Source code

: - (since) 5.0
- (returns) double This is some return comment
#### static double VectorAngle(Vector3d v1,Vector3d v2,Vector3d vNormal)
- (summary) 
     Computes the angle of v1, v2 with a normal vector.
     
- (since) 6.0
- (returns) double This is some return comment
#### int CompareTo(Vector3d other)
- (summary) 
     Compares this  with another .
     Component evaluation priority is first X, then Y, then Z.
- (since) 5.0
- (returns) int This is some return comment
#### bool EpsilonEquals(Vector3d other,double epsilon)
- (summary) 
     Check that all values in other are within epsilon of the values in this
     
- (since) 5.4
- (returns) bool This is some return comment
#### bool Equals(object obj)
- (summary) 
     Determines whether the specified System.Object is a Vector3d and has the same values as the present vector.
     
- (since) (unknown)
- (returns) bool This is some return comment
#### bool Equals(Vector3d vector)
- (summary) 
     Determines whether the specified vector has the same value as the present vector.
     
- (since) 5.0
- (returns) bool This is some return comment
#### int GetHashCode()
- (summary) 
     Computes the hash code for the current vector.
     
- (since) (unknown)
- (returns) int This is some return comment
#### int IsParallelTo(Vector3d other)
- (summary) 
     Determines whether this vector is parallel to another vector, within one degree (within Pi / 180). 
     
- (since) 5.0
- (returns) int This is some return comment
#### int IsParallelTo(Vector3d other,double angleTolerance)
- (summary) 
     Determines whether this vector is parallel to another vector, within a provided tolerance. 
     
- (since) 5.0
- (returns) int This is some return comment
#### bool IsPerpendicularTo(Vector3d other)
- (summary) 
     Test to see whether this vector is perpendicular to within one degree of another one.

*-*-*

Rewrite the listing above, replacing "This is some return comment" with "Description of the returned value" and leaving everything else unchanged.

Response to the task:
Source code

: - (since) 5.0
- (returns) double Description of the returned value
#### static double VectorAngle(Vector3d v1,Vector3d v2,Vector3d vNormal)
- (summary) 
     Computes the angle of v1, v2 with a normal vector.
     
- (since) 6.0
- (returns) double Description of the returned value
#### int CompareTo(Vector3d other)
- (summary) 
     Compares this  with another .
     Component evaluation priority is first X, then Y, then Z.
- (since) 5.0
- (returns) int Description of the returned value
#### bool EpsilonEquals(Vector3d other,double epsilon)
- (summary) 
     Check that all values in other are within epsilon of the values in this
     
- (since) 5.4
- (returns) bool Description of the returned value
#### bool Equals(object obj)
- (summary) 
     Determines whether the specified System.Object is a Vector3d and has the same values as the present vector.
     
- (since) (unknown)
- (returns) bool Description of the returned value
#### bool Equals(Vector3d vector)
- (summary) 
     Determines whether the specified vector has the same value as the present vector.
     
- (since) 5.0
- (returns) bool Description of the returned value
#### int GetHashCode()
- (summary) 
     Computes the hash code for the current vector.
     
- (since) (unknown)
- (returns) int Description of the returned value
#### int IsParallelTo(Vector3d other)
- (summary) 
     Determines whether this vector is parallel to another vector, within one degree (within Pi / 180). 
     
- (since) 5.0
- (returns) int Description of the returned value
#### int IsParallelTo(Vector3d other,double angleTolerance)
- (summary) 
     Determines whether this vector is parallel to another vector, within a provided tolerance. 
     
- (since) 5.0
- (returns) int Description of the returned value
#### bool IsPerpendicularTo(Vector3d other)
- (summary) 
     Test to see whether this vector is perpendicular to within one degree of another one.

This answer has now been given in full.